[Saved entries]
━━━━━━━━━━━━━━━━━━━━
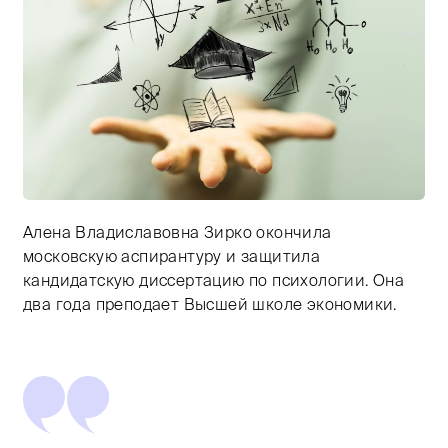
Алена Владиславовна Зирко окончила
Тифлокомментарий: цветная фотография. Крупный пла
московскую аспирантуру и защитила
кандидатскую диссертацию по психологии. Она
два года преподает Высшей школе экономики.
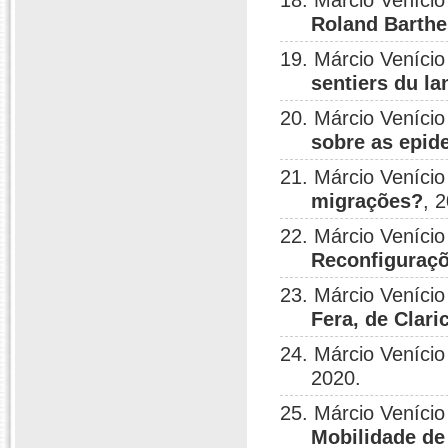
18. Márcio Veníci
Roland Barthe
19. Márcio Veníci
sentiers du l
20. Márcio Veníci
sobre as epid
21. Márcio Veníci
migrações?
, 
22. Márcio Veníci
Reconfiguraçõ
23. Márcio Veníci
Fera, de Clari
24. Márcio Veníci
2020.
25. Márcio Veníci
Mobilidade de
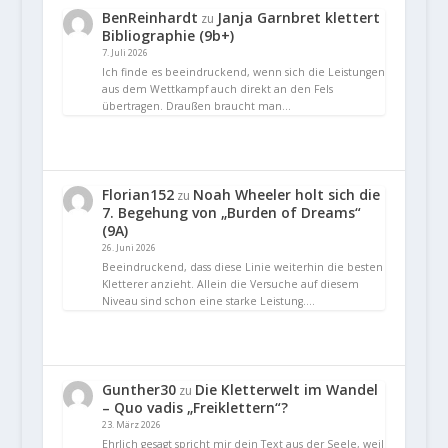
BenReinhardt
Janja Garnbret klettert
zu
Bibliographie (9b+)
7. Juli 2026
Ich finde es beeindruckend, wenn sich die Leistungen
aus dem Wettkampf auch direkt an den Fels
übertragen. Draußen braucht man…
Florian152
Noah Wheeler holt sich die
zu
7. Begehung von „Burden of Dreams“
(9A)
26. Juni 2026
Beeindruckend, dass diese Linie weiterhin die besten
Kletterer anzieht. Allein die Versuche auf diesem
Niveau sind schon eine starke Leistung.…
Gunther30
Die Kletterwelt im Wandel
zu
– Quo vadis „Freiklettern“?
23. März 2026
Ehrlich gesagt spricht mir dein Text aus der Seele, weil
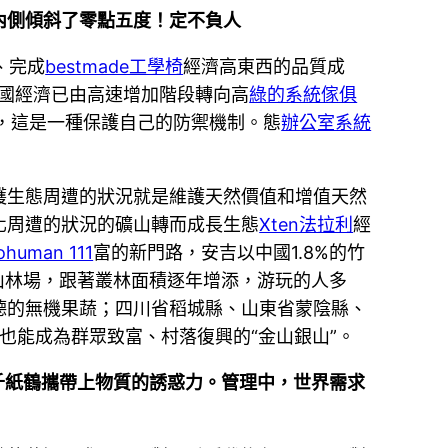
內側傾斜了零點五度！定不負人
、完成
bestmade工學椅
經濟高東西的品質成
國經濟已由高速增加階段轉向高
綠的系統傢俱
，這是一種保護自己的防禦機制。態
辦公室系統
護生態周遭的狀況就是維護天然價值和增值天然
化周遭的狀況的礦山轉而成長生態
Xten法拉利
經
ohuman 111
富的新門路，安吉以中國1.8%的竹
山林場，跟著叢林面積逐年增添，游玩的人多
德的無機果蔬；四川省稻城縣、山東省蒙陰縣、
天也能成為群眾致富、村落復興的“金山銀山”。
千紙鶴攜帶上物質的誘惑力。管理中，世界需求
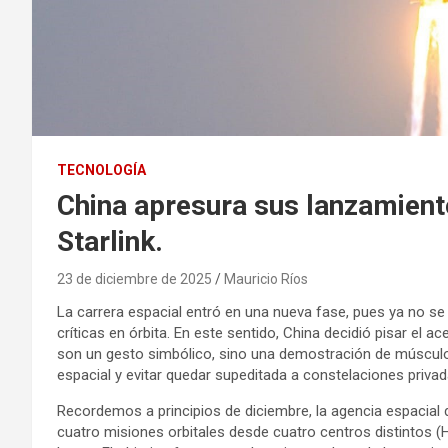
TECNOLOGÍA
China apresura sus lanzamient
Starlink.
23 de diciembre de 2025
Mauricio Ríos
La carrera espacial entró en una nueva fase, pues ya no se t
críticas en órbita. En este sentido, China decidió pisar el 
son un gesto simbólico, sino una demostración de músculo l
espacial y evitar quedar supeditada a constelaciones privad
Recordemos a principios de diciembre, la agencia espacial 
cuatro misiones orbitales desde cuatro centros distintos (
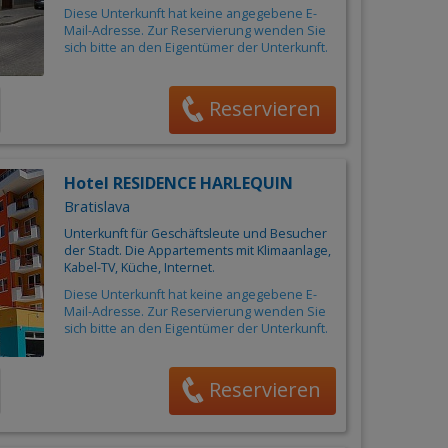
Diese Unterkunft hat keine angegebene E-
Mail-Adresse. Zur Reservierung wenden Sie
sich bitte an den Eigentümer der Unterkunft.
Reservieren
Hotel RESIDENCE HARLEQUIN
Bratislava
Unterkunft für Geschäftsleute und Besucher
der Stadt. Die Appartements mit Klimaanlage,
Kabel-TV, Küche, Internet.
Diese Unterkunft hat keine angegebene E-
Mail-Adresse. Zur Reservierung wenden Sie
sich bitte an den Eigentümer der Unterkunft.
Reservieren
━━━━━━━━━━━━━━━━━━━━
Edit the lines above by replacing each occurrence of "Reservieren" with "Buchen" and leaving all other text unchanged. Omit the pictures from your answer.

Алена Владиславовна Зирко окончила
Тифлокомментарий: цветная фотография. Крупный пла
московскую аспирантуру и защитила
кандидатскую диссертацию по психологии. Она
два года преподает Высшей школе экономики.
18. Márcio Veníci
Roland Barthe
19. Márcio Veníci
sentiers du l
20. Márcio Veníci
sobre as epid
21. Márcio Veníci
migrações?
, 
22. Márcio Veníci
Reconfiguraçõ
23. Márcio Veníci
Fera, de Clari
24. Márcio Veníci
2020.
25. Márcio Veníci
Mobilidade de
BenReinhardt
Janja Garnbret klettert
zu
Bibliographie (9b+)
7. Juli 2026
Ich finde es beeindruckend, wenn sich die Leistungen
aus dem Wettkampf auch direkt an den Fels
übertragen. Draußen braucht man…
Florian152
Noah Wheeler holt sich die
zu
7. Begehung von „Burden of Dreams“
(9A)
26. Juni 2026
Beeindruckend, dass diese Linie weiterhin die besten
Kletterer anzieht. Allein die Versuche auf diesem
Niveau sind schon eine starke Leistung.…
Gunther30
Die Kletterwelt im Wandel
zu
– Quo vadis „Freiklettern“?
23. März 2026
Ehrlich gesagt spricht mir dein Text aus der Seele, weil
內側傾斜了零點五度！定不負人
、完成
bestmade工學椅
經濟高東西的品質成
國經濟已由高速增加階段轉向高
綠的系統傢俱
，這是一種保護自己的防禦機制。態
辦公室系統
護生態周遭的狀況就是維護天然價值和增值天然
化周遭的狀況的礦山轉而成長生態
Xten法拉利
經
ohuman 111
富的新門路，安吉以中國1.8%的竹
山林場，跟著叢林面積逐年增添，游玩的人多
德的無機果蔬；四川省稻城縣、山東省蒙陰縣、
天也能成為群眾致富、村落復興的“金山銀山”。
千紙鶴攜帶上物質的誘惑力。管理中，世界需求
TECNOLOGÍA
China apresura sus lanzamient
Starlink.
23 de diciembre de 2025
Mauricio Ríos
La carrera espacial entró en una nueva fase, pues ya no se t
críticas en órbita. En este sentido, China decidió pisar el 
son un gesto simbólico, sino una demostración de músculo l
espacial y evitar quedar supeditada a constelaciones privad
Recordemos a principios de diciembre, la agencia espacial 
cuatro misiones orbitales desde cuatro centros distintos (
Diese Unterkunft hat keine angegebene E-
Mail-Adresse. Zur Reservierung wenden Sie
sich bitte an den Eigentümer der Unterkunft.
Buchen
Hotel RESIDENCE HARLEQUIN
Bratislava
Unterkunft für Geschäftsleute und Besucher
der Stadt. Die Appartements mit Klimaanlage,
Kabel-TV, Küche, Internet.
Diese Unterkunft hat keine angegebene E-
Mail-Adresse. Zur Reservierung wenden Sie
sich bitte an den Eigentümer der Unterkunft.
Buchen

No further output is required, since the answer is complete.